1. Introduction — A Call To Arms
No, we are not trying to start a revolution. The only revolution that has to occur is against apathy and lack of involvement. Such a revolution occurs in our hearts and minds, when we come to the realization that things are not going well and that somebody should do something about it.
Guess what? YOU are that someone.
And it’s very simple; just GET INVOLVED, to the extent that you have the time and interest to do so. To illustrate how simple it is to get involved, in a series of articles I will tell the tale of my own path tiptoeing through the tulips of the political scene.
2. A snippet from my bio
My particular story begins in Budapest, Hungary, at the time of its transformation from a slave state of the nazis, through a brief rebirth in freedom immediately after the war, to a slave state of the Soviet Russians as the Iron Curtain was dividing Europe in two. It continues through junior high school in Paris, in the France that was the showcase for euro-socialism. I got off the boat in New York in the middle of the Nixon-Kennedy campaign, and spent my senior high school years in New Jersey, during the “Camelot” that was the Democrats’ idea of how a system of supposedly free enterprise works. I was in college during the Vietnam war, when Lyndon Johnson’s “great society” and “guns-and-butter” fiscal policies laid the foundation for the disastrous stagflation and malaise of the Carter years. But I also had the good fortune of spending my career in Silicon Valley when it was the last bastion of free enterprise in America, during the Reagan and Bush years.
Work and family, plus the infernal commute, left no time to pay much attention to politics when California was irresistibly sinking into the quagmire of its insane, “progressive” welfare, tax and regulatory policies. When I retired in Carson City, I was deliriously happy to have political representation for the first time in decades. I began commenting on the news via letters and e-mails to our local state and federal representatives, and to family and friends who would not trash my unsolicited comments.
3. How I got involved
In the 2012 caucus, I decided to do more than just cast a ballot; I went to the precinct meeting. When the call went out for volunteers, I raised my hand. I went to the meetings of the Carson City Republican Central Committee. I went to the County Convention. When the call came for delegates to the State Convention, I lined up for Gingrich. It so happened that based on the popular vote, the number of delegates allocated to Gingrich was the same as the number of people volunteering to be delegates for Gingrich. We all made it. Added bonus was automatic membership in the county Central Committee.

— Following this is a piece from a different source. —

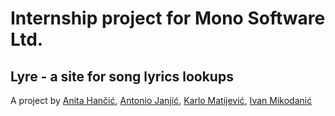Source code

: # Internship project for Mono Software Ltd.

## Lyre - a site for song lyrics lookups

A project by [Anita Hančić](https://github.com/hanita7), [Antonio Janjić](https://github.com/Lame-een), [Karlo Matijević](https://github.com/kmatijev), [Ivan Mikodanić](https://github.com/Mikodanic-I)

However, all YOU have to do is show up at a monthly meeting of the county Central Committee three times in a row, and you too can be a member. Somebody makes a motion, we all say Aye, and you are in. Nothing could be simpler.
4. Life in the Legislature
In the 77th session of the Nevada Legislature, I was an unpaid lobbyist, this time commenting on the bills being proposed. Note that any citizen can attend the committee meetings and visit with the legislators from their own districts, but a lobbyist can contact any legislator on any bill; send them letters, e-mails, visit them in their offices or stop them to chat in the hallways and uh… lobbies.
Being retired, I had time to read most bills being proposed. I went to several committee meetings in person and watched many more on-line. I joined in valiant fights for lost causes, made new friends among the legislators, and sat on the Floor with my assemblyman.
But the highlight of the session was the Third House, which is worth re-watching on YouTube, especially if you know the legislators being parodied.
5. Looking ahead
In future postings I will go into more detail about my experiences, and how they shaped my views and my participation in civic affairs. I will do a recap of the 77th session of the legislature — good bills passed, good bills defeated, bad bills passed, really bad bills passed, bad bills defeated, and the voting records of the incumbent legislators. I will outline how a bill becomes law, how a candidate becomes an elected official, what the party does to help a candidate get elected, how the party vets a potential candidate, and most importantly, what a citizen must do to participate – register to vote, educate yourself on the issues and candidates, and volunteer; do as little or as much as you can, but do SOMETHING.
As a goofy old saying goes, Don’t Just Do Something, Stand There…
OK, now it’s 2016 and I still have not done any of these things. The other postings explain how I was sidetracked.